• _How to complete this task_
Render the records from their first line through the line containing "0: (150, 204)", both included, as a JSON list of strings with one string per line and blank lines omitted.

• _Records provided_

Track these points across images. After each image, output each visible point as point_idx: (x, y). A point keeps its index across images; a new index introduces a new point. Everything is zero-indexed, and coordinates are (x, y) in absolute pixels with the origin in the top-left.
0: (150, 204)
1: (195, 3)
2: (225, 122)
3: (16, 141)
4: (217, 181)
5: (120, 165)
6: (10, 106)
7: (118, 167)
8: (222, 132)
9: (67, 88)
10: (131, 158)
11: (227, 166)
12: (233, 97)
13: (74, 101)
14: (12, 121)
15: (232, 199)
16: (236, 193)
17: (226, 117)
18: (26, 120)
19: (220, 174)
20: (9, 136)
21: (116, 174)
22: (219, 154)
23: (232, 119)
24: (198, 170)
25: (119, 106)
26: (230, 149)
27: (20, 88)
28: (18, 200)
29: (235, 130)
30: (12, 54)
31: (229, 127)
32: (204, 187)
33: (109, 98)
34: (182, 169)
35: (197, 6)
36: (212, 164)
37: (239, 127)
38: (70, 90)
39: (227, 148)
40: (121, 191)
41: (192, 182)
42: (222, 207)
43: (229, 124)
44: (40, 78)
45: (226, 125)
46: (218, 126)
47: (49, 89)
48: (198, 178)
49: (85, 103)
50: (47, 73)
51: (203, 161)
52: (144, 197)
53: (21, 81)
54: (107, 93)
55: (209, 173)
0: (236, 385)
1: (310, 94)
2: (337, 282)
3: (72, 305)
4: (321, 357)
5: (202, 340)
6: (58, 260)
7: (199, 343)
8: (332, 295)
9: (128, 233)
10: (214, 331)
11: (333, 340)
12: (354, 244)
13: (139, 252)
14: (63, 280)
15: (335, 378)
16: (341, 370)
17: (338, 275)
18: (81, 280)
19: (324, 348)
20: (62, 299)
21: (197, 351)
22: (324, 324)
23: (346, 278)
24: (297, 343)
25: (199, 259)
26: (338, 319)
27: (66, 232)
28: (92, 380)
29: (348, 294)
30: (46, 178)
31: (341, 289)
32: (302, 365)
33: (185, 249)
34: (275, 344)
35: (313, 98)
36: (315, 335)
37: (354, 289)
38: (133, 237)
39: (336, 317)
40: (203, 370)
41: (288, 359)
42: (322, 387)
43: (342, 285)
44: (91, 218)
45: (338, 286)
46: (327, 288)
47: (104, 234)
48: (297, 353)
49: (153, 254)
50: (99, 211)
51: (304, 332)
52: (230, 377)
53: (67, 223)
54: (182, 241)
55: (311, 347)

• _Result for this task_
[
  "Track these points across images. After each image, output each visible point as point_idx: (x, y). A point keeps its index across images; a new index introduces a new point. Everything is zero-indexed, and coordinates are (x, y) in absolute pixels with the origin in the top-left.",
  "0: (150, 204)"
]